**Task item**. Transcribe verbatim every line from the line containing "is no significant" to the end of the entries, including both endpoints. Output nothing beyond those lines.

(Saved entries)
______

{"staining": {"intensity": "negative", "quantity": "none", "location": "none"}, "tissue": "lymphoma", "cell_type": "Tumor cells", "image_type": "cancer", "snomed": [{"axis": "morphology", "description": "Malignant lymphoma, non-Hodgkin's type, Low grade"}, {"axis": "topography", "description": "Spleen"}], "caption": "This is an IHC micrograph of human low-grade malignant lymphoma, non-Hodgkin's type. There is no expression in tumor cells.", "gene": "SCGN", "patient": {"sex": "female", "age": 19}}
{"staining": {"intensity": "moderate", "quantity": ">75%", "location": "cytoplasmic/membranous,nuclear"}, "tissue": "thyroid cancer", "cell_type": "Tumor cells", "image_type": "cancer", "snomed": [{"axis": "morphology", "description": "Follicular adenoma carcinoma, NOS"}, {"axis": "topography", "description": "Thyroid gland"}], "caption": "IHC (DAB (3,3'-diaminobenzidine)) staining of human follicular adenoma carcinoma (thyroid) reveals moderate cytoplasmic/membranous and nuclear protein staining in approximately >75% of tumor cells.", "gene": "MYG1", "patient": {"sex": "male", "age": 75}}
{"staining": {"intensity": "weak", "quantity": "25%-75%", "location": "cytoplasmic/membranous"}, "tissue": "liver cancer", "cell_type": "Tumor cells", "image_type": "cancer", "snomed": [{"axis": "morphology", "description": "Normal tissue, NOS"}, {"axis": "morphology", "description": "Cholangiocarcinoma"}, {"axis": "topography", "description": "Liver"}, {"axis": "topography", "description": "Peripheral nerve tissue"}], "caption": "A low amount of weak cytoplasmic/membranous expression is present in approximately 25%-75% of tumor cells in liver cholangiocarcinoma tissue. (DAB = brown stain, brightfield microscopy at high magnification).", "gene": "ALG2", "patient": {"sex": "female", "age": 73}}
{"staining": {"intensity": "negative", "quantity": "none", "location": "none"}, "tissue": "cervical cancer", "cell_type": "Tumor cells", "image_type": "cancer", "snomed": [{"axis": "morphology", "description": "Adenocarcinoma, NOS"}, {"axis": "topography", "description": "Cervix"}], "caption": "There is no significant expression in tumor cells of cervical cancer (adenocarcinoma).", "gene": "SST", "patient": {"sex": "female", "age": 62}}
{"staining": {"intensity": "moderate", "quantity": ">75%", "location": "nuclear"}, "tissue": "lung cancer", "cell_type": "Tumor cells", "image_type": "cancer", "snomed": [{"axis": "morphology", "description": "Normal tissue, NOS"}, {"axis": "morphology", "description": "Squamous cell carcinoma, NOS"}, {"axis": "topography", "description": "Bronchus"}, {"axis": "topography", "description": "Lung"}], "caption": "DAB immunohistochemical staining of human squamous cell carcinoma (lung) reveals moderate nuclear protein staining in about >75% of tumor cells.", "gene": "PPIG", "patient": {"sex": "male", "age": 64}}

______

**Output of the task**.
{"staining": {"intensity": "negative", "quantity": "none", "location": "none"}, "tissue": "cervical cancer", "cell_type": "Tumor cells", "image_type": "cancer", "snomed": [{"axis": "morphology", "description": "Adenocarcinoma, NOS"}, {"axis": "topography", "description": "Cervix"}], "caption": "There is no significant expression in tumor cells of cervical cancer (adenocarcinoma).", "gene": "SST", "patient": {"sex": "female", "age": 62}}
{"staining": {"intensity": "moderate", "quantity": ">75%", "location": "nuclear"}, "tissue": "lung cancer", "cell_type": "Tumor cells", "image_type": "cancer", "snomed": [{"axis": "morphology", "description": "Normal tissue, NOS"}, {"axis": "morphology", "description": "Squamous cell carcinoma, NOS"}, {"axis": "topography", "description": "Bronchus"}, {"axis": "topography", "description": "Lung"}], "caption": "DAB immunohistochemical staining of human squamous cell carcinoma (lung) reveals moderate nuclear protein staining in about >75% of tumor cells.", "gene": "PPIG", "patient": {"sex": "male", "age": 64}}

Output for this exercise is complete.